22 February 2013 - CRD 108

Heck_reaction_Murray_2013.PNG Murray et al of AstraZeneca Process R&D in the UK report on their optimization of the Mizoroki-Heck reaction because they feel the world needs an ubiquitous HM protocol which consistently delivers good yields of coupled product. Number of substrates covered: around 30. Number of catalysts covered: 15. Base: methyldicyclohexylamine, solvent: N,N-dimethylacetamide. Main conclusion: of all the catalysts tried only three stand out, bis(tri-ter-butylphospine)palladium on of them.
But what is tetrabutylammonium chloride doing here? The article only mentions in the footnotes that it increases catalyst activity and conversions. For all catalysts tried? and how does it work then? Are all reactions homogeneous?

Data to process —
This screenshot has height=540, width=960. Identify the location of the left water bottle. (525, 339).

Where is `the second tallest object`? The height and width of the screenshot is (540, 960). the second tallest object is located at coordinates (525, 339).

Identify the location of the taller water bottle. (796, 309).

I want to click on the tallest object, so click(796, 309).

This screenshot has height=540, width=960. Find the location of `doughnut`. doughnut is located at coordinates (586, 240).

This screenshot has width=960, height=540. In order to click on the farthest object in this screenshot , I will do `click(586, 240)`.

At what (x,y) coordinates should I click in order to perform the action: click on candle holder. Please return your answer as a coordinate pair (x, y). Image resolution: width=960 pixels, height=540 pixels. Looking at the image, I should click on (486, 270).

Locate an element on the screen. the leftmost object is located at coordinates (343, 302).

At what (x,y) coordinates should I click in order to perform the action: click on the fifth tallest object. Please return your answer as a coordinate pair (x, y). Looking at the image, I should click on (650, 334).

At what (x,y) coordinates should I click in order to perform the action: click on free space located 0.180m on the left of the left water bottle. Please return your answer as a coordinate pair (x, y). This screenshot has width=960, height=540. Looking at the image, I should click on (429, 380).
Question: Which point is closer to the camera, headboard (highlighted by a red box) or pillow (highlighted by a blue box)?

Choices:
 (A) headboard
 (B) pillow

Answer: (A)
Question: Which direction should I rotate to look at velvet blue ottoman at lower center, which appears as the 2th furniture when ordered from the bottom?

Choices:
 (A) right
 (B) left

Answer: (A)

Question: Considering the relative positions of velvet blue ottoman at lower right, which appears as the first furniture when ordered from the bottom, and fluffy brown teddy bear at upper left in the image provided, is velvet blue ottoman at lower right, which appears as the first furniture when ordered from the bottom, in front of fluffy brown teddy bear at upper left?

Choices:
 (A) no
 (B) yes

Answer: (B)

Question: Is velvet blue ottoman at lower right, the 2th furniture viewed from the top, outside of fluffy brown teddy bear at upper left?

List of tasks —
(A) Copy out the records word for word, from the line that contains "on (429, 380)." down through the last line of the records.
(B) Write the next part of the Heck reaction excerpt, picking up after its final sentence.
The text and the records were taken from unrelated sources.

Answers to each task —
(A)
At what (x,y) coordinates should I click in order to perform the action: click on free space located 0.180m on the left of the left water bottle. Please return your answer as a coordinate pair (x, y). This screenshot has width=960, height=540. Looking at the image, I should click on (429, 380).
Question: Which point is closer to the camera, headboard (highlighted by a red box) or pillow (highlighted by a blue box)?

Choices:
 (A) headboard
 (B) pillow

Answer: (A)
Question: Which direction should I rotate to look at velvet blue ottoman at lower center, which appears as the 2th furniture when ordered from the bottom?

Choices:
 (A) right
 (B) left

Answer: (A)

Question: Considering the relative positions of velvet blue ottoman at lower right, which appears as the first furniture when ordered from the bottom, and fluffy brown teddy bear at upper left in the image provided, is velvet blue ottoman at lower right, which appears as the first furniture when ordered from the bottom, in front of fluffy brown teddy bear at upper left?

Choices:
 (A) no
 (B) yes

Answer: (B)

Question: Is velvet blue ottoman at lower right, the 2th furniture viewed from the top, outside of fluffy brown teddy bear at upper left?

(B)
Equally intriguing is the presence of "homeopathic palladium" as one of the catalysts tried. Palladium acetate is listed twice as catalyst in one of the main tables, one them the homeopathic version. With substrate methyl-4-bromobenzoate against styrene the yield is zero and with the non-homeopathic palladium the yield is 100%. With 4-cyanobromobenze the homeopathic yield is 30% versus 100%. The contrast could not be more stark. The text and supporting info remain silent on the details but the Mighty Google informs us homeopathic palladium may have something to do with successful Pd catalysed reactions at very low loading (review here). Not here.